▸ **Excerpt provided**:
Segment Open

2013–14 Deodhar Trophy
- Administrator: BCCI
- Cricket format: List A cricket
- Tournament format: Knockout
- Host: Visakhapatnam
- Champions: West Zone (12th title)
- Participants: 5
- Matches: 4
- Most runs: Cheteshwar Pujara (WZ) (135)
- Most wickets: Piyush Chawla (CZ) (9)

= 2013–14 Deodhar Trophy =

2013–14 Deodhar Trophy was the 41st season of the Deodhar Trophy, a List A cricket tournament contested by 5 zonal teams of India: Central Zone, East Zone, North Zone, South Zone and West Zone.

==Schedule==
The 2013–14 Deodhar Trophy consisted of four matches played between the teams, where the two teams that performed the worst in the 2012–13 season of the Deodhar Trophy, East Zone and Central Zone, had to play each other in an additional knockout game to progress to the semifinals.

Segment Closed

▸ **Task a**:
According to the page on the 2013–14 Deodhar Trophy, which city hosted the tournament?
The page on the 2013–14 Deodhar Trophy and the listing that follows have no connection to each other.

▸ **Extracted records**:
Segment Open

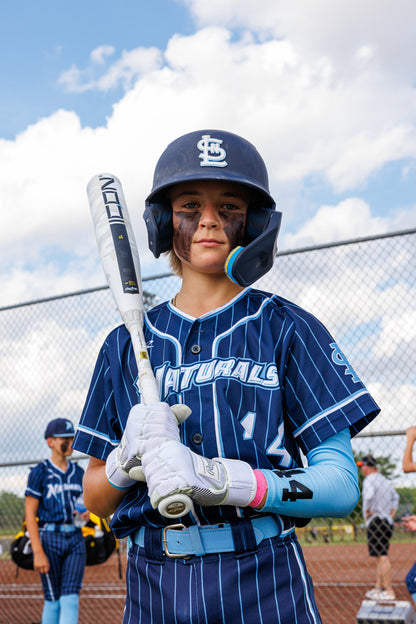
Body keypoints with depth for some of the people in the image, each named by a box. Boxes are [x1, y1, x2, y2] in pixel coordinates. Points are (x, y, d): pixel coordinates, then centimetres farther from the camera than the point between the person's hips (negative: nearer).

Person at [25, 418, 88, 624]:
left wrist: (86, 513, -5)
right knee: (53, 601, 2)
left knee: (71, 599, -4)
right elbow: (30, 515, -8)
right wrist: (38, 552, -15)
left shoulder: (78, 473, 10)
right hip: (49, 539, -4)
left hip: (75, 538, 4)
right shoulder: (40, 473, -5)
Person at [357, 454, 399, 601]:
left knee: (382, 556, -10)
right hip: (387, 522, 10)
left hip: (376, 521, -9)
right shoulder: (384, 480, 19)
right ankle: (378, 588, 16)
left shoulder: (369, 480, -10)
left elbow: (369, 496, -29)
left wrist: (367, 512, -14)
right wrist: (391, 514, 25)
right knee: (381, 555, 13)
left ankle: (389, 591, -11)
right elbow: (395, 497, 32)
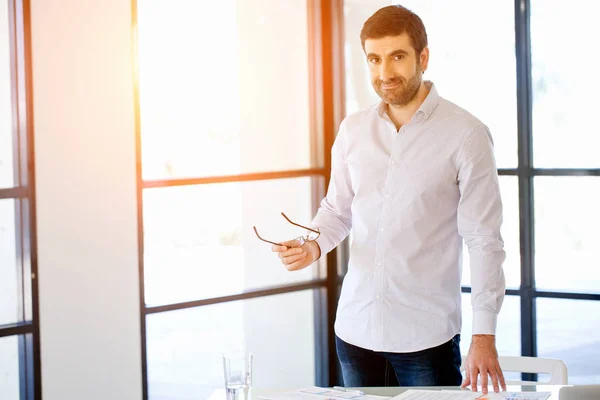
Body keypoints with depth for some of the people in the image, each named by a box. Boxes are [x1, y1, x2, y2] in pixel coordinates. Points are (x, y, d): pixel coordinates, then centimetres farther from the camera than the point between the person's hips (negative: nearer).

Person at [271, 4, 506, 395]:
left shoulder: (466, 135, -8)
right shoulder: (353, 130, 6)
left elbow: (485, 240, -8)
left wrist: (484, 336, -12)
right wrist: (314, 246, -4)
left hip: (427, 335, -4)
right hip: (357, 329, 4)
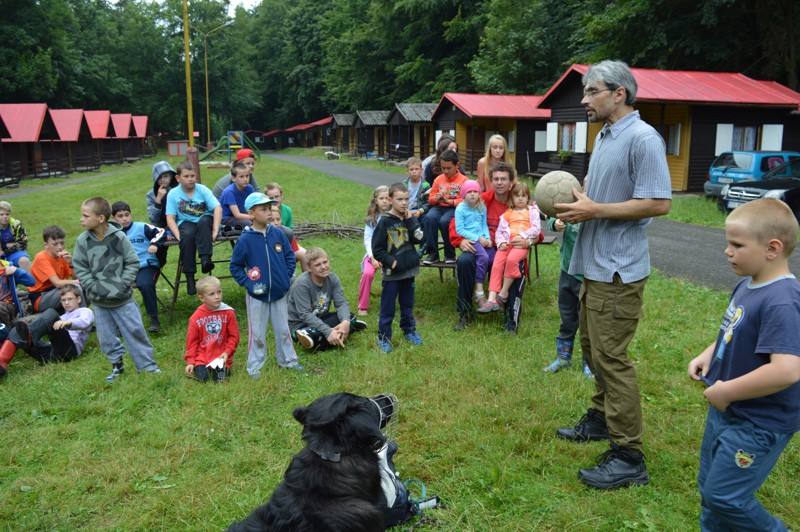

Segment Closed

▸ **Task b**:
Quote the stretch of the listing from the line containing "right hip: (49, 539, -4)" through the end of the listing, including both ends. Leave the pictures out of your answer.

▸ **Final answer a**:
Visakhapatnam

▸ **Final answer b**:
right hip: (49, 539, -4)
left hip: (75, 538, 4)
right shoulder: (40, 473, -5)
Person at [357, 454, 399, 601]:
left knee: (382, 556, -10)
right hip: (387, 522, 10)
left hip: (376, 521, -9)
right shoulder: (384, 480, 19)
right ankle: (378, 588, 16)
left shoulder: (369, 480, -10)
left elbow: (369, 496, -29)
left wrist: (367, 512, -14)
right wrist: (391, 514, 25)
right knee: (381, 555, 13)
left ankle: (389, 591, -11)
right elbow: (395, 497, 32)
Body keypoints with depth for some of the people in the image, each named by a box. Boxes are [x1, y1, x2, y2] in pixel coordinates. Points are (x, y, d): pixel coordinates, then centimetres farther from the camera than the point between the person's hips (negative: nearer).

Person at [271, 4, 506, 395]:
left shoulder: (466, 135, -8)
right shoulder: (353, 130, 6)
left elbow: (485, 240, -8)
left wrist: (484, 336, -12)
right wrist: (314, 246, -4)
left hip: (427, 335, -4)
right hip: (357, 329, 4)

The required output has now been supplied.